-- EXERCISE PASSAGE follows --

Wednesday, December 21, 2005

Youth soccer trying to hang on - Winnipeg Free Press

Indoor venues bulge at seams and one pitch soon to be lost

Sat Dec 17 2005

By Chris Cariou



"It's close to being a disaster," youth soccer director Harry Harwood said yesterday.
The Winnipeg soccer community's long-dreamed-of proposal for an indoor-outdoor soccer complex sits filed away at city hall for 60 more days. And the clock keeps ticking toward the day in mid-February when Harwood will lose access to the Golf Dome.

"If we ever get an influx of teams, which I'm sure we would get if we really advertised and went after the registrations, we couldn't cope," he said. "We just couldn't cope. There's a definite need for facilities south of the Assiniboine and in the eastern part of the city, in St. Boniface/St. Vital. There's nothing out there, they're in desperate need."

Harwood pointed to a letter from a girl in St. Boniface/St. Vital.

Her complaint, like so many others the executive director of the Winnipeg Youth Soccer Association receives, is about having to drive all the way to Seven Oaks to play a soccer game and then getting home late, with school the next day. It's nothing new, Harwood says -- all a symptom of a city with a severe lack of indoor soccer facilities. His Winnipeg Youth Soccer Association has 5,000 players and just five -- soon to be four because the Golf Dome on Wilkes Avenue has previoius booking arrangements -- indoor venues.

Mayor Sam Katz has told the soccer community that while he agrees indoor soccer facilities are needed and will be built, he's checking out cheaper alternatives such as a domed structure like one in Ottawa (the Superdome) that could be built for $5 million and run through a city/private partnership.

-- EXERCISE PASSAGE concluded --
-- RECORD EXTRACTS follows --

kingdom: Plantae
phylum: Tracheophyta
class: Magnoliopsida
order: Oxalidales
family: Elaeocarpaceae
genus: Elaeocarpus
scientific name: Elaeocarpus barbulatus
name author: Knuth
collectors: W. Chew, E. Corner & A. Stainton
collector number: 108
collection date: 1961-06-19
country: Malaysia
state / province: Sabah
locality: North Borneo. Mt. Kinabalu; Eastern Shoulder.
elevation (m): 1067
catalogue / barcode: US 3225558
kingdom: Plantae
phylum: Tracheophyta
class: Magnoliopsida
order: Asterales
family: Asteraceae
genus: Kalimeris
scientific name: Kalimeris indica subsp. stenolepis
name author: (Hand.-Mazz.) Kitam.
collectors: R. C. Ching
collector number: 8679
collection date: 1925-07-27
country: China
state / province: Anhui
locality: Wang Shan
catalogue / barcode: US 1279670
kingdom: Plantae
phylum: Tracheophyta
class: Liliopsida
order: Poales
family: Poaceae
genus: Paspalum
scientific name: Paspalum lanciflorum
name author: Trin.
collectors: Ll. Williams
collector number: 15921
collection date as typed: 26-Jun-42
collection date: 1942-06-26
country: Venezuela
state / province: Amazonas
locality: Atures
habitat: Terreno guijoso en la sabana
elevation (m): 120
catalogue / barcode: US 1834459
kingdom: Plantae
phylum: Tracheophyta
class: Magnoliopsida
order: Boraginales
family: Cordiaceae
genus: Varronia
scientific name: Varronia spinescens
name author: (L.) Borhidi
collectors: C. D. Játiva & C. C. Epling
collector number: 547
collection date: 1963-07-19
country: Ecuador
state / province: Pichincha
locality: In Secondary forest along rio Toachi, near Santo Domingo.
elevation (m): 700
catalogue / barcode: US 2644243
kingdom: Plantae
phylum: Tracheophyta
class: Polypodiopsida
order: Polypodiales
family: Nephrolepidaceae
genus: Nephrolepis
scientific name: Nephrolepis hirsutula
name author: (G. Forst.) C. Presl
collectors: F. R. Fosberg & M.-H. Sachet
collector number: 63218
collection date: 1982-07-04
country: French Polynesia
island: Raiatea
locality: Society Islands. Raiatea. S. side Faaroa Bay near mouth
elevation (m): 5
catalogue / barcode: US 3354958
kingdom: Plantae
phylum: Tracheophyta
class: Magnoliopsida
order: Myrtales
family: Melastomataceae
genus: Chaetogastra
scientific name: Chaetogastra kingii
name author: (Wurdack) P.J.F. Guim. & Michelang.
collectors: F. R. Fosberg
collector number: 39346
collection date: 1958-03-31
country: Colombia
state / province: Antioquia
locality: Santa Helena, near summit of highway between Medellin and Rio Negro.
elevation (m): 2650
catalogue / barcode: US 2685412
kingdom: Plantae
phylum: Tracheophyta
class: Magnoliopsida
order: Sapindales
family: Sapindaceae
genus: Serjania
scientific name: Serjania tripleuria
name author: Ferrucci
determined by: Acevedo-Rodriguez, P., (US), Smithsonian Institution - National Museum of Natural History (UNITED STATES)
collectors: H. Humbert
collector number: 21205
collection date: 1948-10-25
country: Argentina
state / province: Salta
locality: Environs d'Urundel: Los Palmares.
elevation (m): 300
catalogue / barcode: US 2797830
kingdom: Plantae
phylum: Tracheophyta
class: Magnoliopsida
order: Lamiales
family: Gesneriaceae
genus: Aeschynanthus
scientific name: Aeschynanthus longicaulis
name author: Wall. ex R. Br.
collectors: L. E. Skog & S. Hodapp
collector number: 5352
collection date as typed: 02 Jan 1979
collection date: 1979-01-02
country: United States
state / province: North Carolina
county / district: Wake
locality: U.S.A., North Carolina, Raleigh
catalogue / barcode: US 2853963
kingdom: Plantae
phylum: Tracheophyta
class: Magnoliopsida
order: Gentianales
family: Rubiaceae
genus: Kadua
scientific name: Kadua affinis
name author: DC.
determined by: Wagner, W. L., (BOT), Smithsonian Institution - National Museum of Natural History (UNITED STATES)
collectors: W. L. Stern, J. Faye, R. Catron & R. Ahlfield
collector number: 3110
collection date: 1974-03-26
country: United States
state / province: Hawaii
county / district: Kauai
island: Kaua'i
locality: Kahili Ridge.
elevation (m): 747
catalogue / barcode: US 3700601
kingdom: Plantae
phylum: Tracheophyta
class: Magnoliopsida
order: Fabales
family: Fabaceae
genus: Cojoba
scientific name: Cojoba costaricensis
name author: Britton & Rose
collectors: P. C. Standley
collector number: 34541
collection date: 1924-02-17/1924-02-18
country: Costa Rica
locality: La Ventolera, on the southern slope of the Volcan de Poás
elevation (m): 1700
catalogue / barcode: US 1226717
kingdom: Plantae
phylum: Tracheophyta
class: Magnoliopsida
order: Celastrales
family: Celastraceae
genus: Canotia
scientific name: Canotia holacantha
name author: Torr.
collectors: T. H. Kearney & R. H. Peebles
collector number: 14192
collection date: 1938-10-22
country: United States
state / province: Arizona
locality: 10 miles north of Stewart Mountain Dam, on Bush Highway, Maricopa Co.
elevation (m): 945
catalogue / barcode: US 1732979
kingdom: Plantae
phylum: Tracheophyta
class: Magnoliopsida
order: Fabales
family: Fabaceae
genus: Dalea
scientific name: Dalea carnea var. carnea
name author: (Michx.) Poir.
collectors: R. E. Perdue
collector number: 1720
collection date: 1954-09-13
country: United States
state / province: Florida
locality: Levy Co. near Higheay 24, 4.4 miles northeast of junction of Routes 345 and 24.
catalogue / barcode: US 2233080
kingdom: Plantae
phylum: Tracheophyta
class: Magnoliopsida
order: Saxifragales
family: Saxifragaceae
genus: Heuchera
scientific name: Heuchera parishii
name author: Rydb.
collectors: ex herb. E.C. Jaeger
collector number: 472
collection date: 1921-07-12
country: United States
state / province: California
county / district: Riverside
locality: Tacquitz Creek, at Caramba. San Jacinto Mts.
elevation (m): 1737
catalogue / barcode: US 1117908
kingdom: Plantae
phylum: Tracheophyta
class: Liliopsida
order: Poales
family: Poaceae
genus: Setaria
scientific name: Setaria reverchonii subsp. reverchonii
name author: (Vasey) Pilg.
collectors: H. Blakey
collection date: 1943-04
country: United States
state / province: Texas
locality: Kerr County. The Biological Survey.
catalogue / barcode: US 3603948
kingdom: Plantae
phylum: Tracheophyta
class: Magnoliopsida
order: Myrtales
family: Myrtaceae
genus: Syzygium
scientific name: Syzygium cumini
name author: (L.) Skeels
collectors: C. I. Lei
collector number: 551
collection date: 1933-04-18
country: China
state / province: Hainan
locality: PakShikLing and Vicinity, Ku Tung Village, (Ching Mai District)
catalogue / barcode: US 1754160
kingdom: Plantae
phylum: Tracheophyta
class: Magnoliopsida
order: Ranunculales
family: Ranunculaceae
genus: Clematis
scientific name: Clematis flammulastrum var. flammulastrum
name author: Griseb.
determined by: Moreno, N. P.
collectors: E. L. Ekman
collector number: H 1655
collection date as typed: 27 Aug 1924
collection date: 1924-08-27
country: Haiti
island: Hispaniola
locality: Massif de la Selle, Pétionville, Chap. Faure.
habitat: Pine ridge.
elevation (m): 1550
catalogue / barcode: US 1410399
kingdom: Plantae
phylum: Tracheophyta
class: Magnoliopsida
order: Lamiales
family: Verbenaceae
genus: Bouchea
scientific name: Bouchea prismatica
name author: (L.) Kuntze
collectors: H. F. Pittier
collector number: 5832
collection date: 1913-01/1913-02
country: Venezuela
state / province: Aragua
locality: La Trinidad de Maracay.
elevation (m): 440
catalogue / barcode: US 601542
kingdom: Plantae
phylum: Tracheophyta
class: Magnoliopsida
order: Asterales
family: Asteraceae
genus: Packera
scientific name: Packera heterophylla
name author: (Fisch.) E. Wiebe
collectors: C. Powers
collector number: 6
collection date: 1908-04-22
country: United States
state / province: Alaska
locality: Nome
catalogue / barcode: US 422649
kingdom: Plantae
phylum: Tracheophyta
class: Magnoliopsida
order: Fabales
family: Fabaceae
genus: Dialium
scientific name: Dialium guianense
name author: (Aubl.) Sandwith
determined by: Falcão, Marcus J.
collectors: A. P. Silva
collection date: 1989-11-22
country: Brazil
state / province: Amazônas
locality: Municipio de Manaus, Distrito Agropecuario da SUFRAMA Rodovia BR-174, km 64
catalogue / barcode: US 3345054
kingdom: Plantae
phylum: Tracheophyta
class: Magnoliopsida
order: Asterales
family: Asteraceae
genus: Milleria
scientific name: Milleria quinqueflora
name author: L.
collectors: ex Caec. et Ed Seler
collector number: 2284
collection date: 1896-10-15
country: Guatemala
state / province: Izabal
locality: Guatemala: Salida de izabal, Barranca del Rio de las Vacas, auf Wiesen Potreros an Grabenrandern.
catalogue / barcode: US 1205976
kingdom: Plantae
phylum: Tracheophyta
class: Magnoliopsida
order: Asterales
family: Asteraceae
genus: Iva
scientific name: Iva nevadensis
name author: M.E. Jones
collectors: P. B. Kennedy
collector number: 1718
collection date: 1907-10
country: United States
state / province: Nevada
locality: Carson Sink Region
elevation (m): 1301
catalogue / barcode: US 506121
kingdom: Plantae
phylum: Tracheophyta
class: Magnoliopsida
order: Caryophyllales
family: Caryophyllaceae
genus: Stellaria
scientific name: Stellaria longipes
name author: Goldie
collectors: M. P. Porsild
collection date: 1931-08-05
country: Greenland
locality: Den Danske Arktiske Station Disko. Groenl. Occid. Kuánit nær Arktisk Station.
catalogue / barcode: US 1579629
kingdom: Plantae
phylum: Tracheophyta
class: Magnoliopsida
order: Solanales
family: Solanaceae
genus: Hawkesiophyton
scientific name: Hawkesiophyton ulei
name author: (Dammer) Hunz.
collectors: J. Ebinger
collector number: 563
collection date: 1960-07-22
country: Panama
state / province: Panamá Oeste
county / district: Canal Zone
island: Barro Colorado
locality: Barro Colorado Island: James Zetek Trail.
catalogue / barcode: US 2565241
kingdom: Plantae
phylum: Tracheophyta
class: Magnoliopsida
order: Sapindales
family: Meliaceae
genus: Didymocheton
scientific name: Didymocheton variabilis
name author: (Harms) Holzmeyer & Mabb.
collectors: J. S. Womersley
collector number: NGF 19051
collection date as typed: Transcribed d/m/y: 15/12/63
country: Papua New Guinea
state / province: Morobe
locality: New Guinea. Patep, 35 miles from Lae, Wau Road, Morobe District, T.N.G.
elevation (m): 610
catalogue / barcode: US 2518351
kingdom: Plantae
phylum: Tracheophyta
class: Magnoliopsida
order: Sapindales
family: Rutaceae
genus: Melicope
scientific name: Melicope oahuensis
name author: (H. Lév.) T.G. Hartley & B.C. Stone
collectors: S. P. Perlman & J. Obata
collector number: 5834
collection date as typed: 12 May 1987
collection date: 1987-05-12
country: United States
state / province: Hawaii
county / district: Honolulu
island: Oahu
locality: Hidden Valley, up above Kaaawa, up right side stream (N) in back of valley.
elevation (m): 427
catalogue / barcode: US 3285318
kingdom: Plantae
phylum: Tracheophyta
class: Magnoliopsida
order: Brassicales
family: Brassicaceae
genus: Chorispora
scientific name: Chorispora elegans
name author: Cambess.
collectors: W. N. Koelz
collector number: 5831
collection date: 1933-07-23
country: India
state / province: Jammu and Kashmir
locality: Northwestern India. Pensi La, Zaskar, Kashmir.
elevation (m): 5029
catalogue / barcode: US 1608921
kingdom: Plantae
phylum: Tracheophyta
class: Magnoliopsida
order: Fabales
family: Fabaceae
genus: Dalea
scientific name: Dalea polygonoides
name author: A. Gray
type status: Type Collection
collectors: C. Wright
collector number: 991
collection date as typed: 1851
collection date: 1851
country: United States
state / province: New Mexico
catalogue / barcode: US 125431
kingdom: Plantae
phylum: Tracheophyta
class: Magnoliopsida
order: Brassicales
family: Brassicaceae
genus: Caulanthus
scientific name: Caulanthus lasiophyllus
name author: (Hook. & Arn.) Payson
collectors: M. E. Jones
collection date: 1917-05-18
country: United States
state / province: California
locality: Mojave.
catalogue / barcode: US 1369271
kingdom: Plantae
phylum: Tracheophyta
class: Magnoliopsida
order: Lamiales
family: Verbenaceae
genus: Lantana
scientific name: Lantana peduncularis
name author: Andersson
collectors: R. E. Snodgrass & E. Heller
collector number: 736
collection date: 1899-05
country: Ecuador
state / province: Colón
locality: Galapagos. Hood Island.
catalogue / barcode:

-- RECORD EXTRACTS concluded --

▶ [TASK OBJECTIVE]
Pick up the article on Winnipeg's shortage of indoor youth soccer facilities where it stops, and continue it.

▶ [ANSWER SECTION]
As a result, the Winnipeg Soccer Federation's proposal for a $13-million facility for south Winnipeg (likely on Sterling Lyon Parkway) that would include a bricks-and-mortar building with four pitches, dressing rooms, lounge, restaurant and other amenities -- plus two outdoor fields, one of them artificial -- has been put off again by city council until mid-January.

The loss of the Golf Dome in mid-February -- it's been the site for 10 games a week this season -- will leave just the Skylight in East St. Paul, indoor fields at Gateway and Seven Oaks and Court Sports as WYSA venues for the rest of the season. Harwood says he'll be able to get all those games in.

Two other facilities -- the Winnipeg Winter Club's dome and the Cover-All out in Headingley -- dropped out of the picture when the WWC's bubble collapsed due to snow last winter and Cover-All locked its doors. Harwood said Cover-All offered to sell its building to WYSA but it's asking too much at $1 million.

The Soccer Spectrum on Waverley is the only other indoor facility in Winnipeg but it's used exclusively by adult teams. Harwood has managed to get all his games in by reducing games to two 25-minute halves and a 10-minute window for half-time and changeover. So what used to be 75 minutes has been cut to 60 for each game.

The season will end as planned on the Friday before spring break. In the new year, WYSA will have official timekeepers who will help referees check for ID cads and game sheets in the hope of easing a problem with games running late. But with about 177 games a week at five facilities - four venues after mid-February -- it's no easy task.

Some of the existing facilities don't offer the greatest conditions. The new Skylight, which has no boards and can only be used by WYSA's elite teams, hosts 40 games per week. Seven Oaks, probably the best place to play, hosts 48 games a week, the Gateway 42 and Court Sports 37.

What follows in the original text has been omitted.